The besieged city remained largely quiet later on Friday, adding to hopes the truce would continue long enough for the initial evacuation to be completed, but there were reports of a shooting.
Al Jazeera's Mysa Khalaf, also reporting from Lebanon, said the Syrian Observatory for Human Rights, a UK-based monitoring group that opposes President Bashar al-Assad, said a government sniper fired twice on the evacuees, injuring a man.
She reported, however, that al-Mayadeen television, which is close to the Damascus government, said that the man was wounded by rebels inside the opposition-held Old Homs districts of the city.

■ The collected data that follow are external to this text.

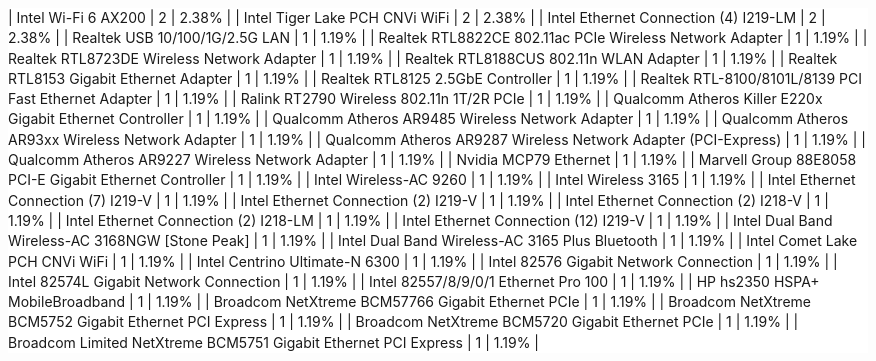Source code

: | Intel Wi-Fi 6 AX200                                               | 2         | 2.38%   |
| Intel Tiger Lake PCH CNVi WiFi                                    | 2         | 2.38%   |
| Intel Ethernet Connection (4) I219-LM                             | 2         | 2.38%   |
| Realtek USB 10/100/1G/2.5G LAN                                    | 1         | 1.19%   |
| Realtek RTL8822CE 802.11ac PCIe Wireless Network Adapter          | 1         | 1.19%   |
| Realtek RTL8723DE Wireless Network Adapter                        | 1         | 1.19%   |
| Realtek RTL8188CUS 802.11n WLAN Adapter                           | 1         | 1.19%   |
| Realtek RTL8153 Gigabit Ethernet Adapter                          | 1         | 1.19%   |
| Realtek RTL8125 2.5GbE Controller                                 | 1         | 1.19%   |
| Realtek RTL-8100/8101L/8139 PCI Fast Ethernet Adapter             | 1         | 1.19%   |
| Ralink RT2790 Wireless 802.11n 1T/2R PCIe                         | 1         | 1.19%   |
| Qualcomm Atheros Killer E220x Gigabit Ethernet Controller         | 1         | 1.19%   |
| Qualcomm Atheros AR9485 Wireless Network Adapter                  | 1         | 1.19%   |
| Qualcomm Atheros AR93xx Wireless Network Adapter                  | 1         | 1.19%   |
| Qualcomm Atheros AR9287 Wireless Network Adapter (PCI-Express)    | 1         | 1.19%   |
| Qualcomm Atheros AR9227 Wireless Network Adapter                  | 1         | 1.19%   |
| Nvidia MCP79 Ethernet                                             | 1         | 1.19%   |
| Marvell Group 88E8058 PCI-E Gigabit Ethernet Controller           | 1         | 1.19%   |
| Intel Wireless-AC 9260                                            | 1         | 1.19%   |
| Intel Wireless 3165                                               | 1         | 1.19%   |
| Intel Ethernet Connection (7) I219-V                              | 1         | 1.19%   |
| Intel Ethernet Connection (2) I219-V                              | 1         | 1.19%   |
| Intel Ethernet Connection (2) I218-V                              | 1         | 1.19%   |
| Intel Ethernet Connection (2) I218-LM                             | 1         | 1.19%   |
| Intel Ethernet Connection (12) I219-V                             | 1         | 1.19%   |
| Intel Dual Band Wireless-AC 3168NGW [Stone Peak]                  | 1         | 1.19%   |
| Intel Dual Band Wireless-AC 3165 Plus Bluetooth                   | 1         | 1.19%   |
| Intel Comet Lake PCH CNVi WiFi                                    | 1         | 1.19%   |
| Intel Centrino Ultimate-N 6300                                    | 1         | 1.19%   |
| Intel 82576 Gigabit Network Connection                            | 1         | 1.19%   |
| Intel 82574L Gigabit Network Connection                           | 1         | 1.19%   |
| Intel 82557/8/9/0/1 Ethernet Pro 100                              | 1         | 1.19%   |
| HP hs2350 HSPA+ MobileBroadband                                   | 1         | 1.19%   |
| Broadcom NetXtreme BCM57766 Gigabit Ethernet PCIe                 | 1         | 1.19%   |
| Broadcom NetXtreme BCM5752 Gigabit Ethernet PCI Express           | 1         | 1.19%   |
| Broadcom NetXtreme BCM5720 Gigabit Ethernet PCIe                  | 1         | 1.19%   |
| Broadcom Limited NetXtreme BCM5751 Gigabit Ethernet PCI Express   | 1         | 1.19%   |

Some expressed concern over the fact that, while women and children would be evacuated, men in rebel-held Old Homs between the ages of 15 to 55 would have to register and "regularise their status", which is similar to surrender.
It is thought thousands of people remain trapped in Homs, which is divided between rebel and pro-government areas, living in dire conditions, amid an acute shortage of food and medicine.
Syrian Deputy Foreign Minister Faisal Maqdad said the government was "very happy" that the evacuations were now possible.
"This will allow innocent civilians, children and people with special needs, to leave the country," he said.
"We're very happy that we found the possibility to bring out these people and to provide those who are in need inside Homs, with the humanitarian aid they deserve."
The rebel-held Old Homs districts in the centre of the city have been under tight siege by Assad's troops since June 2012.